Angle dominant identifié — ne reflète pas l’unanimité des médias de ce pays
POINTS CLES
- 01
RT cite le secrétaire du CSSN Mohammad Baqer Zolqadr : le détroit ne rouvrira pas « tant que les États-Unis ne changeront pas de comportement ».
- 02
TASS rapporte qu'ADNOC a subi au moins 15 attaques de missiles et drones depuis le début du conflit, faisant un mort et vingt blessés.
- 03
Sputnik relaie l'adoption par une commission du Parlement iranien d'un projet de loi interdisant aux navires liés aux États-Unis et à Israël l'accès au détroit, sous peine d'amendes pouvant atteindre 20 % de la valeur de la cargaison.
ANALYSE
Moscou, 9 août 2026. Les agences d'État russes TASS et Sputnik, ainsi que RT, consacrent une large couverture aux six conditions posées par Téhéran pour rouvrir le détroit d'Ormuz, détaillant sans relâche la position du Conseil suprême de sécurité nationale iranien.
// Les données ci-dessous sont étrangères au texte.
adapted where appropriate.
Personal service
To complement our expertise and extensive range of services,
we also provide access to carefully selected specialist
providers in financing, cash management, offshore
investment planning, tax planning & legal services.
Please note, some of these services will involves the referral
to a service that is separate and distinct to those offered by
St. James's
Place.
RT reprend intégralement les propos du secrétaire du Conseil, Mohammad Baqer Zolqadr, selon lequel le détroit — qui achemine environ un quart du commerce mondial de pétrole et de GNL — ne rouvrira pas « tant que les États-Unis ne changeront pas de comportement ». L'agence énumère les exigences : levée du blocus naval américain, retrait des forces américaines des abords de l'Iran, levée des sanctions « injustes et illégales », restitution des avoirs gelés, compensation financière, et fin de la « guerre et de l'agression » contre l'Iran et ses alliés en Irak, au Liban, en Palestine et au Yémen.
TASS documente en parallèle l'escalade au sol : Abou Dhabi affirme qu'au moins 15 navires d'ADNOC ont été visés par des missiles et drones depuis le début du conflit, faisant un mort et vingt blessés parmi les équipages. La même agence relaie l'avertissement de l'expert irakien de l'énergie Mamdouh Salameh, pour qui les discussions sur les avancées américano-iraniennes « ne sont qu'une spéculation qui circule dans la presse occidentale », Téhéran maintenant en réalité une position plus dure que ne le suggère la presse. Selon lui, l'Iran veut aussi voir son rôle dans la sécurité du détroit formellement reconnu et entend collecter des droits de transit pouvant atteindre 5 à 7 % de la valeur des cargaisons — un blocage susceptible de durer, selon son estimation, « plusieurs mois, voire jusqu'à un an ».
Sputnik, citant le radiodiffuseur d'État iranien IRIB, signale de son côté l'adoption par une commission du Parlement iranien d'un projet de loi interdisant l'accès du détroit aux navires liés aux États-Unis et à Israël, sous peine d'amendes pouvant atteindre 20 % de la valeur de la cargaison. TASS note enfin que les pourparlers entre Téhéran et Mascate sur la gestion conjointe du détroit se déroulent, selon Oman, dans une « atmosphère positive et constructive », un couloir temporaire devant rester en vigueur jusqu'à l'adoption d'un tracé permanent.